**Text**
While nothing compares to, you know, actually seeing the games unfold, the charts that follow do a pretty nifty job of laying out the steep odds that the Yankees and A's overcame on Wednesday night.

RelatedGrading Wednesday night's LDS action: Walk-off wildness

Courtesy of FanGraphs, these win-expectancy charts track, in real time, a team's chances of winning a game in light of the score, outs and base-runners (or lack thereof) for the present inning and outs remaining in the game. When you witness a steep rise toward 100 percent in the late innings -- as you're about to see in the cases of last night's ALDS contests -- then you'll know some kind of minor miracle occurred. 

Here's the Orioles-Yankees game. You can see that the Yanks' odds of prevailing dip to 11.5 percent after Ichiro made the first out of the bottom of the ninth. Raul Ibanez, of course, made a hash of those percentages not once but twice.


Source: FanGraphs

Ibanez's first home run increased the Yankees' chances of winning from that meager 11.5 percent to 58.2 percent. Then his 12th-inning walk-off vaulted their odds of winning from 64.0 percent to, um, 100 percent. In other words, Ibanez, in the course of two plate appearances, tacked on, oh, 82.7 percent to the Yanks' win expectancy. It's difficult to "clutch up" more than that. 

Soon thereafter, this unfolded in Oakland:



Source: FanGraphs 

The bottom of the ninth in Oakland -- unlike the bottom of the ninth in the Bronx -- can be fairly classified as a "developing situation" as opposed to a singular moment. Josh Reddick's leadoff single took Oakland's odds of winning from 7.4 percent to 15.9 percent. Then Josh Donaldson doubled: 15.9 percent to 41.5 percent. Then Seth Smith doubled (and then trended on Twitter): 41.5 percent to 79.7 percent. George Kottaras's foul out and Cliff Pennington's whiff knocked it down a bit before Coco Crisp's walk-off single. 

Needless to say, it's not often you see two critical games conclude in such a fashion. 'Twas a hell of a night of baseball, to say the least.

**Data under study**

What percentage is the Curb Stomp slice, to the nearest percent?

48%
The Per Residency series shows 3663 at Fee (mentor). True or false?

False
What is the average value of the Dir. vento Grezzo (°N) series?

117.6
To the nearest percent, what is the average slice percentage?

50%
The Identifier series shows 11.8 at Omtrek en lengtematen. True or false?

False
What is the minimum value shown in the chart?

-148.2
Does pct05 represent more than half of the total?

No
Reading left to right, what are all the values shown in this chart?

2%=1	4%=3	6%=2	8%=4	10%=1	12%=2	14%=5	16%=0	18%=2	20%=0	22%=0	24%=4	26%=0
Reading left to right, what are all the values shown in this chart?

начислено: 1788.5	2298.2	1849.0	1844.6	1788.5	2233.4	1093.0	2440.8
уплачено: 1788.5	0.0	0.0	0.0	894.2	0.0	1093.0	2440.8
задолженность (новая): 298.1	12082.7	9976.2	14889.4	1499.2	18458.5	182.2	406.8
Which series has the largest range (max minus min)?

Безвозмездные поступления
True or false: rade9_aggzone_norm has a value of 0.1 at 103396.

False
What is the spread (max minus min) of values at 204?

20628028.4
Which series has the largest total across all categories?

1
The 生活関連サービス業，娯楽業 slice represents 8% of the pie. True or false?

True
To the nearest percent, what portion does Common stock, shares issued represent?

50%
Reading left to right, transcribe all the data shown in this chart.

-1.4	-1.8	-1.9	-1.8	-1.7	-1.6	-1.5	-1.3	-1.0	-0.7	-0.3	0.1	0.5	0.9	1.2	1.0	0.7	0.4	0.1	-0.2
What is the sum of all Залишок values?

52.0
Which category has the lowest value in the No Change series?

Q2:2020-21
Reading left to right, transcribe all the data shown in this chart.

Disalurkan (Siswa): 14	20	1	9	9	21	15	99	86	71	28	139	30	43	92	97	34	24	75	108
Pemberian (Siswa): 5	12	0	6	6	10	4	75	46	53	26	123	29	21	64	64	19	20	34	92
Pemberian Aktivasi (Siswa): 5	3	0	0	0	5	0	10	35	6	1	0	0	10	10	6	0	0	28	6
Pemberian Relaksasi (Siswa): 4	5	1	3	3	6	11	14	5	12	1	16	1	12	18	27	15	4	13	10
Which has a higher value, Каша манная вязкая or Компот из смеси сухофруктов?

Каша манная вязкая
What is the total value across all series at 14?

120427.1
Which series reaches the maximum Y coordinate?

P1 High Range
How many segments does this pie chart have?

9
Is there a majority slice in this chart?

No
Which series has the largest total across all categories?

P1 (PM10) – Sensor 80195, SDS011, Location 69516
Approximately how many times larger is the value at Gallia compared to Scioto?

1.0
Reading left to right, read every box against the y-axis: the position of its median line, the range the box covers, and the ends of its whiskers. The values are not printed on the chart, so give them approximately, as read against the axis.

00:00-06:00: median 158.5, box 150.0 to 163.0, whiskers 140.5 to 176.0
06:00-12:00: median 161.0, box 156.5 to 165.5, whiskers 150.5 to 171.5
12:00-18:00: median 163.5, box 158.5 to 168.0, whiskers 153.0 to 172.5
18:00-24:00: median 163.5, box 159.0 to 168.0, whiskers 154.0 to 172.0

**Problem 1**
Rewrite the stretch of the baseball article from "Courtesy of FanGraphs, these" through "once but twice.", replacing "win-expectancy charts" with "win-probability charts".
**Problem 2**
Answer these questions from the baseball article:
(a) What website provided the charts?
(b) To what percentage did Raul Ibanez's first home run raise the Yankees' chances of winning?
(c) From what percentage did Josh Reddick's leadoff single raise Oakland's odds of winning?

**Exercise response 1**
Courtesy of FanGraphs, these win-probability charts track, in real time, a team's chances of winning a game in light of the score, outs and base-runners (or lack thereof) for the present inning and outs remaining in the game. When you witness a steep rise toward 100 percent in the late innings -- as you're about to see in the cases of last night's ALDS contests -- then you'll know some kind of minor miracle occurred. 

Here's the Orioles-Yankees game. You can see that the Yanks' odds of prevailing dip to 11.5 percent after Ichiro made the first out of the bottom of the ninth. Raul Ibanez, of course, made a hash of those percentages not once but twice.

**Exercise response 2**
(a) FanGraphs
(b) 58.2 percent
(c) 7.4 percent